_WHAT IS EXPECTED_: List each line of the rows below that contains the string "heart".

Data items
++++++++++++++++++++

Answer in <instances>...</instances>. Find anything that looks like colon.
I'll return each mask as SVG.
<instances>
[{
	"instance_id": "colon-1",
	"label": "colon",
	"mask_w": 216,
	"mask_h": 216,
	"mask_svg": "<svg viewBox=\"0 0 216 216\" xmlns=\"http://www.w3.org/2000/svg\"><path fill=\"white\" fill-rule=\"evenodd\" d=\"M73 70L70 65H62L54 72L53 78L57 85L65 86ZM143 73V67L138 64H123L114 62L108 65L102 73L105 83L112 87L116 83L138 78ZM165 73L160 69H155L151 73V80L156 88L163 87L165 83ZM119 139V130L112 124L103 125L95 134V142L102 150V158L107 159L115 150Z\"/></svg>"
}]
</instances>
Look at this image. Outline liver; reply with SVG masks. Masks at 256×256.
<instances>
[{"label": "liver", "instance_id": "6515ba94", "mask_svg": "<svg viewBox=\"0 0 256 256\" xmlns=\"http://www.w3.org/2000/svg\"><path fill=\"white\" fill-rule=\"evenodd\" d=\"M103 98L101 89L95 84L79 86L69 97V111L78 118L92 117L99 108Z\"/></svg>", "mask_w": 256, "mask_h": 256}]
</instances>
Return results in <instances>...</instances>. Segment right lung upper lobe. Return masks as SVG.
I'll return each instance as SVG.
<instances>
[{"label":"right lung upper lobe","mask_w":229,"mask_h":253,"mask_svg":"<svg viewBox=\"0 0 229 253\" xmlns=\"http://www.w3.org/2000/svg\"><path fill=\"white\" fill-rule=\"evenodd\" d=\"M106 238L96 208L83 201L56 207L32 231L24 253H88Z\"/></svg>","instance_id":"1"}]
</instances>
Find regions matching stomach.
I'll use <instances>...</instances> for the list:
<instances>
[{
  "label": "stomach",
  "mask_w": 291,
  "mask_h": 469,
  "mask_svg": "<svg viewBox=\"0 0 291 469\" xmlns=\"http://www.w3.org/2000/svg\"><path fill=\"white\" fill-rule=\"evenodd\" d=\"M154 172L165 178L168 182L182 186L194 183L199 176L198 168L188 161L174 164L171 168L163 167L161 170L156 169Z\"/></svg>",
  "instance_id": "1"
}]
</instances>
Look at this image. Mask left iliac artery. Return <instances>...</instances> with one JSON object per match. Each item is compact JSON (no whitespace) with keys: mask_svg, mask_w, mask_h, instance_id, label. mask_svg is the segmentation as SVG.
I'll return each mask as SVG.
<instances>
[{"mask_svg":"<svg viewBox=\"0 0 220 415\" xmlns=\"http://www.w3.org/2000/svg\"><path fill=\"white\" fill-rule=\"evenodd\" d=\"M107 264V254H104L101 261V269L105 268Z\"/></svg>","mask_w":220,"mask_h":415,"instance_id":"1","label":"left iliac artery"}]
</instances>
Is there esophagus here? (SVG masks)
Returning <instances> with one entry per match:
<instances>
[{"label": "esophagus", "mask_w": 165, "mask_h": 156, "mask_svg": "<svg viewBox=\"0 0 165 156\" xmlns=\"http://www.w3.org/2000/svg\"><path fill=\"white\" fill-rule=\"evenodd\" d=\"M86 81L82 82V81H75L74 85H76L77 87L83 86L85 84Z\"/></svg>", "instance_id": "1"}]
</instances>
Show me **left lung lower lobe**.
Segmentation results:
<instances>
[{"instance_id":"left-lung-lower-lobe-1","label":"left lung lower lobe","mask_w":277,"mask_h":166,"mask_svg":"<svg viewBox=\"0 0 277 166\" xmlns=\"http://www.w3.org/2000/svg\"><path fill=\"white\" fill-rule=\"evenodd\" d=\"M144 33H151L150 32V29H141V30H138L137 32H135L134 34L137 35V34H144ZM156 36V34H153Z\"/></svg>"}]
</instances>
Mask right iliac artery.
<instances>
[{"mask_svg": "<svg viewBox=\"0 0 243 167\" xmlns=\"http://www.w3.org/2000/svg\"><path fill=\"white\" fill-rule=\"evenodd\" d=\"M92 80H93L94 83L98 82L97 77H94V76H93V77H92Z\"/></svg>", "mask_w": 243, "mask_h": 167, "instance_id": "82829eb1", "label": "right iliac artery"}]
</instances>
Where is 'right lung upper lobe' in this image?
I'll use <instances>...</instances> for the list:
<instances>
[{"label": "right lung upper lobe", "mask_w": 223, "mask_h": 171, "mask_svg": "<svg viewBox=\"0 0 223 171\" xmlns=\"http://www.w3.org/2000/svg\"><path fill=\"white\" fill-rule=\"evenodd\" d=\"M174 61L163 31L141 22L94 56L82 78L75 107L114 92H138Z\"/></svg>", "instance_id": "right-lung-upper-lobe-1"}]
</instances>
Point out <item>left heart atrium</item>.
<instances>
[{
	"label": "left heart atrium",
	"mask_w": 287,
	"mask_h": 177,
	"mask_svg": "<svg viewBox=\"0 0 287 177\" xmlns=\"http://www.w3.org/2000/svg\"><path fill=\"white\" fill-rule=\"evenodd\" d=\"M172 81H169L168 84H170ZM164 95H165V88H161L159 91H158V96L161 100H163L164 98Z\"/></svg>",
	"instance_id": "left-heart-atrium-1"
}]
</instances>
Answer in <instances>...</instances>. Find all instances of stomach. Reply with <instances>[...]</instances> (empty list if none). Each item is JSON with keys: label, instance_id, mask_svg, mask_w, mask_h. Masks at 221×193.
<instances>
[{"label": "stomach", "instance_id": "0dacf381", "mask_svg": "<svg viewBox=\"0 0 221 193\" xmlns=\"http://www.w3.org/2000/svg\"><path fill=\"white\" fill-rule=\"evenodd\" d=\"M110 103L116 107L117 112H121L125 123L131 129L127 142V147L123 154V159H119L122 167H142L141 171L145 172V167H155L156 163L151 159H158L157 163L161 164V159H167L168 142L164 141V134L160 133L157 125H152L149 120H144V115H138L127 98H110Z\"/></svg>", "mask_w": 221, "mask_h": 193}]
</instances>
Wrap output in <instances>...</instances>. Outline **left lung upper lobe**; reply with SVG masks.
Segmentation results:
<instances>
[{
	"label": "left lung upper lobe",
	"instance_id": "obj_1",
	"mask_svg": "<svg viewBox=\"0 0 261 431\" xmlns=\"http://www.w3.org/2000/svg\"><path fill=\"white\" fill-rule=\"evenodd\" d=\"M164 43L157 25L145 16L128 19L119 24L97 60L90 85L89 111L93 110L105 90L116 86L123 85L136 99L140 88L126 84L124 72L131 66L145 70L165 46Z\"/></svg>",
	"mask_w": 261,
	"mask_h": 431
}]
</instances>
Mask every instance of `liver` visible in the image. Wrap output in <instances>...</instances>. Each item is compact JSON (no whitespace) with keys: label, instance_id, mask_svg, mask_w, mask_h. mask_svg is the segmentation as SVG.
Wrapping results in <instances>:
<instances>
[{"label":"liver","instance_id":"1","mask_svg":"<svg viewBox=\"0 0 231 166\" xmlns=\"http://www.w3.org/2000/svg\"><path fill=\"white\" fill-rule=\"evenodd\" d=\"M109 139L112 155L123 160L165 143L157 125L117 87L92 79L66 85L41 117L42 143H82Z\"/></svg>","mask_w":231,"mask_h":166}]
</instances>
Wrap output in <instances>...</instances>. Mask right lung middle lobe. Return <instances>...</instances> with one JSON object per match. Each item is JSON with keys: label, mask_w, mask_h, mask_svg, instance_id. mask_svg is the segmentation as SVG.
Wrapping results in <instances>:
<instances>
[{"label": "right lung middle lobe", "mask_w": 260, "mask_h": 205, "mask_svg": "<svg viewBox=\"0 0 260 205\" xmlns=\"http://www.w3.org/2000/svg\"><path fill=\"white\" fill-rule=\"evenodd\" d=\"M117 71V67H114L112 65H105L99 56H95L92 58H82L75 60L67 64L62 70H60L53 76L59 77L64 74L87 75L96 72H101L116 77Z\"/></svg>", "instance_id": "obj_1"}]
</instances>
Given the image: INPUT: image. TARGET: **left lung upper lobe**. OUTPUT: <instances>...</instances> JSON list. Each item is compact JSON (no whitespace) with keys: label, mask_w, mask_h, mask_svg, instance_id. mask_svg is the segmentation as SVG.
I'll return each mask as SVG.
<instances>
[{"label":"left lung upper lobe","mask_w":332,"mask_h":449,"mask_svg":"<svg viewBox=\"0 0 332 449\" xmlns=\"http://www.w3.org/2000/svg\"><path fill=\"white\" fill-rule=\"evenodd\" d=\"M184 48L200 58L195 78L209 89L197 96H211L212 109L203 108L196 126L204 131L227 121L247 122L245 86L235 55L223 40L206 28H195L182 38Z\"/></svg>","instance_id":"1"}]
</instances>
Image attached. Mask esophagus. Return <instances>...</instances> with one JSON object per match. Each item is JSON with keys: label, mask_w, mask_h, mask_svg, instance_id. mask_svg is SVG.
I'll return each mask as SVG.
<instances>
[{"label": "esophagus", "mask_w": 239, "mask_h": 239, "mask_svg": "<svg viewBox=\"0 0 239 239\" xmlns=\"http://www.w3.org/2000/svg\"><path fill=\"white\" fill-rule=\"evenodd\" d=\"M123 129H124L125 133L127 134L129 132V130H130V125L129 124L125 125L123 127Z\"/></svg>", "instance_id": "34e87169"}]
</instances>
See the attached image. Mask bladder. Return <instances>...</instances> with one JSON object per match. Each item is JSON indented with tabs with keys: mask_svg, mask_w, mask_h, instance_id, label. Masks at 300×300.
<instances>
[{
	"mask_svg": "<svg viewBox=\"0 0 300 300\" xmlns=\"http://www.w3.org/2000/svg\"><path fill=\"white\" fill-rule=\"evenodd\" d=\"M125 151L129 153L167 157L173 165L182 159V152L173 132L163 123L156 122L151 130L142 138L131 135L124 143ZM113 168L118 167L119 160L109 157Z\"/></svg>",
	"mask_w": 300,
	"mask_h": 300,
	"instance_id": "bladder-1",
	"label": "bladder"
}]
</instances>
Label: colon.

++++++++++++++++++++

_ANSWER_:
Point out <item>left heart atrium</item>.
	"label": "left heart atrium",
	"instance_id": "left-heart-atrium-1"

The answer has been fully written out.